Please find the line that holds "29: (297, 150, 0.83)" below and reproduce it, along with every line after it through the end, exactly and without pictures.

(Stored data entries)
= = = = = = =
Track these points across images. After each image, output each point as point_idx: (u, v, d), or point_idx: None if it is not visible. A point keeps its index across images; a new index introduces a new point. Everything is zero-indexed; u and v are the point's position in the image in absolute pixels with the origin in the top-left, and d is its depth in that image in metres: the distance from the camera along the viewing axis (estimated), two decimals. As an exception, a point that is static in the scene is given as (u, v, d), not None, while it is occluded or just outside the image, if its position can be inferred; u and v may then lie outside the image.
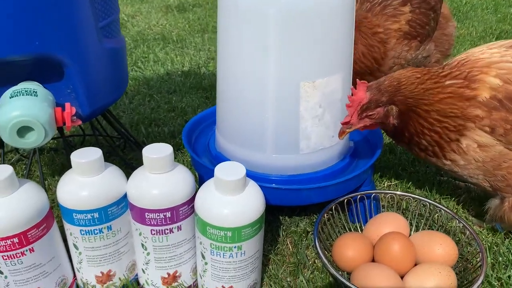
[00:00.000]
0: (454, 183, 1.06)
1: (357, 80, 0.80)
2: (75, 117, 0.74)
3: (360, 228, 0.90)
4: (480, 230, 0.91)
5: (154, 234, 0.70)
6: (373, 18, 1.14)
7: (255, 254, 0.70)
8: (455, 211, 0.91)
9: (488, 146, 0.78)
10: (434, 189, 1.03)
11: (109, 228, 0.70)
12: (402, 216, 0.86)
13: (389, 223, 0.83)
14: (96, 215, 0.68)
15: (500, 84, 0.76)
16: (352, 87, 0.80)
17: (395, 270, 0.75)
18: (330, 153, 0.86)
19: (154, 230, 0.69)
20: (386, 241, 0.78)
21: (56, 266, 0.71)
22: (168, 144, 0.70)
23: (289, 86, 0.78)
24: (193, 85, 1.59)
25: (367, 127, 0.83)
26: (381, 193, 0.93)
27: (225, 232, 0.65)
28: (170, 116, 1.38)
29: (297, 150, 0.83)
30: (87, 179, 0.68)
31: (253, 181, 0.70)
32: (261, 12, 0.73)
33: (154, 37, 2.10)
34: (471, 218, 0.96)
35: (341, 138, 0.82)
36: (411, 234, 0.85)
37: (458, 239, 0.84)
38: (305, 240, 0.89)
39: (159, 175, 0.68)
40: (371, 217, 0.89)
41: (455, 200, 1.00)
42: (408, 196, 0.91)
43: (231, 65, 0.82)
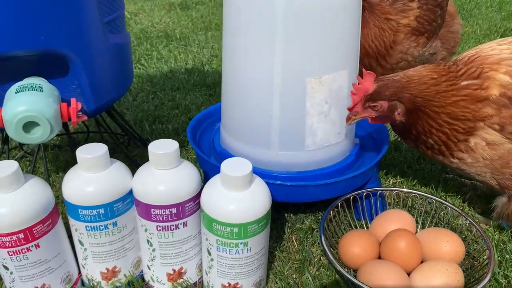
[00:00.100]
= = = = = = =
> **Solution to the problem**
29: (297, 150, 0.83)
30: (87, 179, 0.68)
31: (253, 181, 0.70)
32: (261, 12, 0.73)
33: (154, 37, 2.10)
34: (471, 218, 0.96)
35: (341, 138, 0.82)
36: (411, 234, 0.85)
37: (458, 239, 0.84)
38: (305, 240, 0.89)
39: (159, 175, 0.68)
40: (371, 217, 0.89)
41: (455, 200, 1.00)
42: (408, 196, 0.91)
43: (231, 65, 0.82)
[00:00.100]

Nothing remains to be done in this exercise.